On Sun, Apr 26, 2015 at 9:53 AM, Steve Rikli via Syslinux
<syslinux at zytor.com> wrote:

> As OP, different pools of systems running at different console speeds
> by necessity, is my application.
>
> Sounds like this may be a workable solution.  I was envisioning having
> to chain a separate pxelinux.0 kernel with new SERIAL parameters to
> deal with the different speeds.  This sounds somewhat more tidy.
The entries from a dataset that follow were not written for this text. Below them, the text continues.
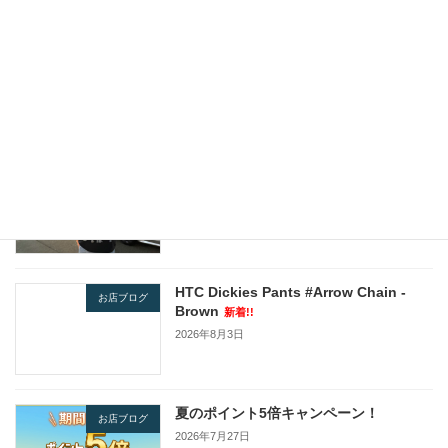
2019年4月18日エトフ情報！！！！！！
2019年4月18日
最近の投稿
JOHNBULL / ARTIST COLLECTION
本川店長ブログ
新着!!
2026年8月5日
HTC Dickies Pants #Arrow Chain -
お店ブログ
Brown
新着!!
2026年8月3日
夏のポイント5倍キャンペーン！
お店ブログ
2026年7月27日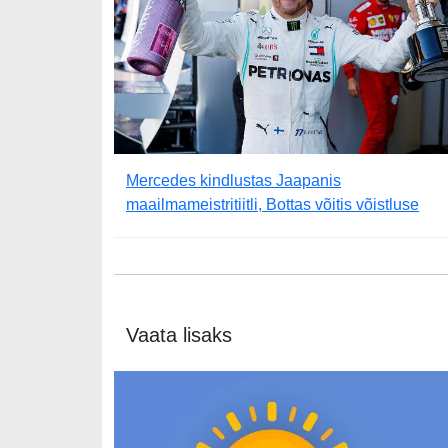
Mercedes kindlustas Jaapanis
maailmameistritiitli, Bottas võitis võistluse
Vaata lisaks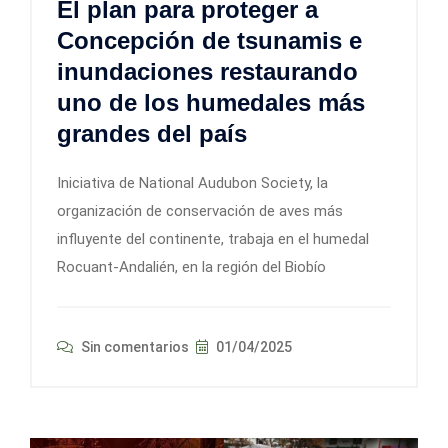
El plan para proteger a
Concepción de tsunamis e
inundaciones restaurando
uno de los humedales más
grandes del país
Iniciativa de National Audubon Society, la
organización de conservación de aves más
influyente del continente, trabaja en el humedal
Rocuant-Andalién, en la región del Biobío
Sin comentarios
01/04/2025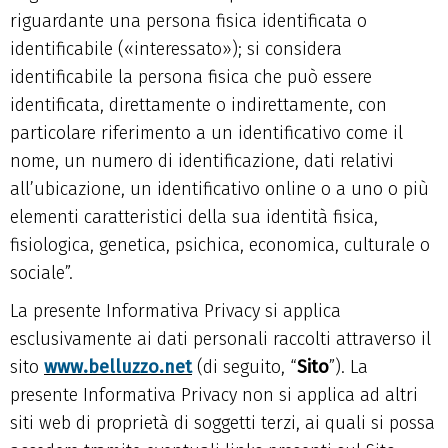
riguardante una persona fisica identificata o
identificabile («interessato»); si considera
identificabile la persona fisica che può essere
identificata, direttamente o indirettamente, con
particolare riferimento a un identificativo come il
nome, un numero di identificazione, dati relativi
all’ubicazione, un identificativo online o a uno o più
elementi caratteristici della sua identità fisica,
fisiologica, genetica, psichica, economica, culturale o
sociale”.
La presente Informativa Privacy si applica
esclusivamente ai dati personali raccolti attraverso il
sito
www.belluzzo.net
(di seguito, “
Sito
”). La
presente Informativa Privacy non si applica ad altri
siti web di proprietà di soggetti terzi, ai quali si possa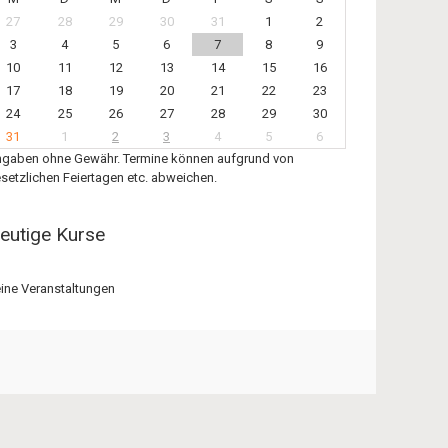
27
28
29
30
31
1
2
3
4
5
6
7
8
9
10
11
12
13
14
15
16
17
18
19
20
21
22
23
24
25
26
27
28
29
30
31
1
2
3
4
5
6
gaben ohne Gewähr. Termine können aufgrund von
setzlichen Feiertagen etc. abweichen.
eutige Kurse
ine Veranstaltungen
Why not just automatically set SERIAL once to the right speed?  Can
you distinguish between old 9600 clients and new 115200 clients by
system UUID, MAC address or IP prefix?  If not, perhaps an if*.c32
moddule (existing or custom)?  Adding UUIDs one at a time (even by
symlink) could be very tedious for many boot clients although perhaps
worthwhile since you're reconfiguring a terminal server (likely also
by hand).

Your current solution would require that you boot with the terminal
server at 9600, manually use a menu to select a new CONFIG (which
changes to 115200), then manually change the terminal server to 115200
and force a screen redraw.  With this, the second menu would probably
be better off not loaded automatically as I can't find any way to
force menu.c32 to perform a screen redraw.  The closest to this would
be a sleep.c32 which would be near trivial for me write and would
sleep for 25 seconds then execute "menu-label" when called as the
following:

    sleep.c32 25 menu-label


Changing serial rates or performing a capture of sorts (packet,
screen, etc) are probably the only use cases I could think of for it.